Em Janeiro, o banco central já havia reduzido a taxa de 18,5% para 17,5%, iniciando um ciclo de flexibilização monetária depois de um longo período de política restritiva.

Além da taxa directora, foi também reduzida a taxa de cedência de liquidez para 18% e a taxa de absorção de liquidez para 16%, numa tentativa de tornar o crédito menos caro e assim estimular a actividade económica.

A decisão surgiu num contexto de desaceleração contínua da inflação. Dados divulgados pelo banco central indicam que a inflação anual caiu para 11,58% em Abril de 2026, o nível mais baixo desde Junho de 2023.

 O comportamento dos preços tem sido influenciado pela maior estabilidade cambial, melhoria da oferta de bens essenciais e desaceleração gradual da pressão sobre os custos de importação.

Segundo o governador do BNA, Manuel Tiago Dias, os “ganhos observados na trajectória da inflação” permitiram criar espaço para uma política monetária menos restritiva, sem comprometer os objectivos de estabilidade económica, mostrando uma crença de que a tendência de desaceleração poderá continuar nos próximos meses.
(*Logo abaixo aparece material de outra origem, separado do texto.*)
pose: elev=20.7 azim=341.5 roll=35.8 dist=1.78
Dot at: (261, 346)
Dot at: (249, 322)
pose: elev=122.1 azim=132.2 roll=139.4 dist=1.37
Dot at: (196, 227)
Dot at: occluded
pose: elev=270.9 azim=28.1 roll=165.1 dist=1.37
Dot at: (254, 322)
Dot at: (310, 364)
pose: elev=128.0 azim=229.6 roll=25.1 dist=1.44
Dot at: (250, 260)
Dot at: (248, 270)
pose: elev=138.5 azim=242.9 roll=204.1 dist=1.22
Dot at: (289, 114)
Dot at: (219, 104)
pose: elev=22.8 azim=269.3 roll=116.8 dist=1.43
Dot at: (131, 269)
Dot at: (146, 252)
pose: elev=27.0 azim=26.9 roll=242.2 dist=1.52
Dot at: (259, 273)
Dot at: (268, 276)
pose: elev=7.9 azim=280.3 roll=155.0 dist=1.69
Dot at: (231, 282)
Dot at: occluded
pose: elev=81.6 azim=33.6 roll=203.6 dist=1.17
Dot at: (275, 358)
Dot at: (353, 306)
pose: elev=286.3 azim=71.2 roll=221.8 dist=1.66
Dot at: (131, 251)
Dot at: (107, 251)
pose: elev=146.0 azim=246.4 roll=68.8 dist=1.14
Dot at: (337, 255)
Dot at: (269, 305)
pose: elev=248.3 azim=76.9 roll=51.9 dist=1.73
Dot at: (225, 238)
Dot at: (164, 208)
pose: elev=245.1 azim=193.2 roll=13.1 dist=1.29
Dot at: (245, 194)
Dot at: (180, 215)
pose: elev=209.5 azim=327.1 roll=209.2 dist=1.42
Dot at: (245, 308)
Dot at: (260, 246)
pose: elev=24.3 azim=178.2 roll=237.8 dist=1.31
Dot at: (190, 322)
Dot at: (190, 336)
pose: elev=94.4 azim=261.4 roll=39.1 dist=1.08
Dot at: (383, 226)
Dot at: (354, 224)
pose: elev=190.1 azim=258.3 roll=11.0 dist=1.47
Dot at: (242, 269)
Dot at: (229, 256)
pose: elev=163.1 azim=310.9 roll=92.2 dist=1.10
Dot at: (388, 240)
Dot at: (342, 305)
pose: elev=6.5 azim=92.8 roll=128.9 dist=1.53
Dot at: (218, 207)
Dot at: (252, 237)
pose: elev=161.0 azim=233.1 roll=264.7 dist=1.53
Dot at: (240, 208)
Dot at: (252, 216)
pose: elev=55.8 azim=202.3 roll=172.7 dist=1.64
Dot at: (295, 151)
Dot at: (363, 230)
A instituição reviu, inclusive, em baixa a previsão da inflação para o final de 2026, reduzindo a meta de 13,5% para 11,5%.

O cenário também é sustentado por indicadores considerados positivos pelo regulador, com as Reservas Internacionais Líquidas a atingir cerca de 15,82 mil milhões de dólares, garantindo cobertura de aproximadamente sete meses e meio de importações.

Já o crédito à economia em moeda nacional ultrapassou os 7 biliões de kwanzas, reflectindo um crescimento de 15% em relação ao mesmo período do ano anterior.

Na prática, a redução da taxa directora pode abrir espaço para uma diminuição gradual dos juros cobrados pelos bancos comerciais em empréstimos a empresas e famílias, podendo contribuir para o incentivo ao investimento privado, estimular o consumo e apoiar sectores não petrolíferos da economia nacional mas sem efeitos imediatos.